------ Source passage

Before leaving this question of spelling I should like to draw your attention to the evident dislike which the Domesday scribes had to the letter K which does not occur once in the whole of the Domesday Book. This is the more remarkable because although in modern French K is a letter very rarely met with (I doubt if there are more than three words in every day use which begin with it), (2) yet it was not so rare in the Norman dialect, for in Kilham's Dictionary (3) I find a fair proportion of words of which it is the initial. The cause may be found, probably, in the fact that the scribes were Latin scholars and wrote in Latin, and as K is an unknown letter in that language they carefully avoided making use of it. And in fact there was no need for them to use it as at the end of the eleventh century C still retained, in all its positions, its primitive sound now often represented by K, so that wherever we meet with C in the Domesday Book we must bear this in mind and never give it any other sound. This is proved to us, if proof were needed, in the fact that many names which the Domesday scribes wrote with C or the diagraph CH are now written with K alone as, for example, Cinton, now Kineton; Berchewelle, now Berkswell; Bichemerse, now Bickmarsh; and Rocheberie, which afterwards became Rokby and has now been softened down to Rugby.

To return to the map. The sites of the early settlements which have since developed into villages and towns were not chosen by our predecessors in any haphazard fashion; there was always some good reason for the choice, one of the chief, leaving aside the question of defensibility, being the presence of water. Bearing this in mind the first thing I did, after having drawn the boundaries of the county, was to carefully lay down all the rivers. These group themselves into two distinct systems: the Tame in the north, and the Avon in the centre and south. The Tame, perhaps the more familiar to us as inhabitants of a town situated upon one of its tributaries, rises in the west of the county and flows at first in an easterly direction until it receives the waters of the Cole and Blyth, near Merston (C.3). Here its course changes to a northerly one as far as Tamworth, Tameworde on the

(1) See Canon Isaac Taylor's "Words and Places." London, 1865, p. 185.
(2) Those three words being kilométre, kilogramme (kilo), and kepi.

(3) A Dictionary of the Norman or Old French Language," by Rob. Kilham. London, 1779 (?).

------------
------ Information provided

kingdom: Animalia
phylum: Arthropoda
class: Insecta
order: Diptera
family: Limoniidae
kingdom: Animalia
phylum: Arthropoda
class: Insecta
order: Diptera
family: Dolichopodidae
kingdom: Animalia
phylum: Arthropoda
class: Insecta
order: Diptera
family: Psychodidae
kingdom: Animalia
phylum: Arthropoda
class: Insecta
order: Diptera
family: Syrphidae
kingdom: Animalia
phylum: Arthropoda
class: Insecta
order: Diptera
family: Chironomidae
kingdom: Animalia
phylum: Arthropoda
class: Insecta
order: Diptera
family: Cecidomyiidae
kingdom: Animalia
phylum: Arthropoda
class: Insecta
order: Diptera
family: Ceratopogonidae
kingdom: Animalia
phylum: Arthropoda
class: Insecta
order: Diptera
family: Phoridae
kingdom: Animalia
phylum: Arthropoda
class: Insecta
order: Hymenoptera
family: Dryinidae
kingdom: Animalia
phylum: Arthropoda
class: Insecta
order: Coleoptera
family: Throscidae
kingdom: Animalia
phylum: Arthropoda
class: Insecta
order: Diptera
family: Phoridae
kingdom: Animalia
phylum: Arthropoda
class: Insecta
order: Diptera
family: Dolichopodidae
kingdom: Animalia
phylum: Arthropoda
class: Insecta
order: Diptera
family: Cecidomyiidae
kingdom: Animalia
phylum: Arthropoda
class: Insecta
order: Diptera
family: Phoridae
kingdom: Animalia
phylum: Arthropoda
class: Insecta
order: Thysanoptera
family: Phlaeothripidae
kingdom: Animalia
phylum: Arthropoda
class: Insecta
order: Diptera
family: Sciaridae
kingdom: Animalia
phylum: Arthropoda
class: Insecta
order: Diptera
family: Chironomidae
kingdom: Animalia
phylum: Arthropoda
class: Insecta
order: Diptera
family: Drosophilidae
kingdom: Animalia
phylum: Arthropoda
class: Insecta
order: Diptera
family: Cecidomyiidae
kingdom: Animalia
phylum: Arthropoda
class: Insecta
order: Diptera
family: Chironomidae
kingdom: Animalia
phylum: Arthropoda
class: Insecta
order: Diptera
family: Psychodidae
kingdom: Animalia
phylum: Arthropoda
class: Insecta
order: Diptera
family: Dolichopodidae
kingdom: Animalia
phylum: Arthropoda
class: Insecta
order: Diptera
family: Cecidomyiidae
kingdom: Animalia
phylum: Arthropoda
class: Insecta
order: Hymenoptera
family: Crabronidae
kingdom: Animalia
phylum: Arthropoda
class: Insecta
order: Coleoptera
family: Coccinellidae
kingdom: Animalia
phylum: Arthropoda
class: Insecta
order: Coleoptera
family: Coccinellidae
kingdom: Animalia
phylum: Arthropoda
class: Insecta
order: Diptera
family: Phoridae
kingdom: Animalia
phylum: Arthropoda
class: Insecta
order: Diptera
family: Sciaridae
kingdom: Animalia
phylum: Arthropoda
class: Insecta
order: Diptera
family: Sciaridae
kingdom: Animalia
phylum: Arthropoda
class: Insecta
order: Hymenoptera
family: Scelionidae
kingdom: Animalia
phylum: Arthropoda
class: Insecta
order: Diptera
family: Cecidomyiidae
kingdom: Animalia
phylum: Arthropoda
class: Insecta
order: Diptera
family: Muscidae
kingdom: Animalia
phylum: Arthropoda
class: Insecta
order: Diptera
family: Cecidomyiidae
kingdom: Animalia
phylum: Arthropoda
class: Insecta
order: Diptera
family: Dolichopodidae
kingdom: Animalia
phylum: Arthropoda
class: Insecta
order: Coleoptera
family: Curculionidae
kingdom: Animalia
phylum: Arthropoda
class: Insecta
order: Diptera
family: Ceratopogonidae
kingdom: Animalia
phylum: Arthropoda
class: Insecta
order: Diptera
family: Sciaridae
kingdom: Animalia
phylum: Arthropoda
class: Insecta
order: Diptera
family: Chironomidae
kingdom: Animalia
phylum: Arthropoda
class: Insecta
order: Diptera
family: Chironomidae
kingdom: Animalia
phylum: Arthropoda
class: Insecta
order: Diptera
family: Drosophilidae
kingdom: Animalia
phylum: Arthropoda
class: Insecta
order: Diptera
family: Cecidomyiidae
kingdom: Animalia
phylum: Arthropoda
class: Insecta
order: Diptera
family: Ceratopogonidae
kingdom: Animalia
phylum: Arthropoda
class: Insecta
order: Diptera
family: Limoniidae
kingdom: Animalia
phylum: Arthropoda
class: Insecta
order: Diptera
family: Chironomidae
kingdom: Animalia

------------

# What you will do
Transcribe the section of the passage on Domesday spelling that begins with the words containing "(1) See Canon" and ends with "London, 1779 (?).". The listing plays no part here.

# The output
(1) See Canon Isaac Taylor's "Words and Places." London, 1865, p. 185.
(2) Those three words being kilométre, kilogramme (kilo), and kepi.

(3) A Dictionary of the Norman or Old French Language," by Rob. Kilham. London, 1779 (?).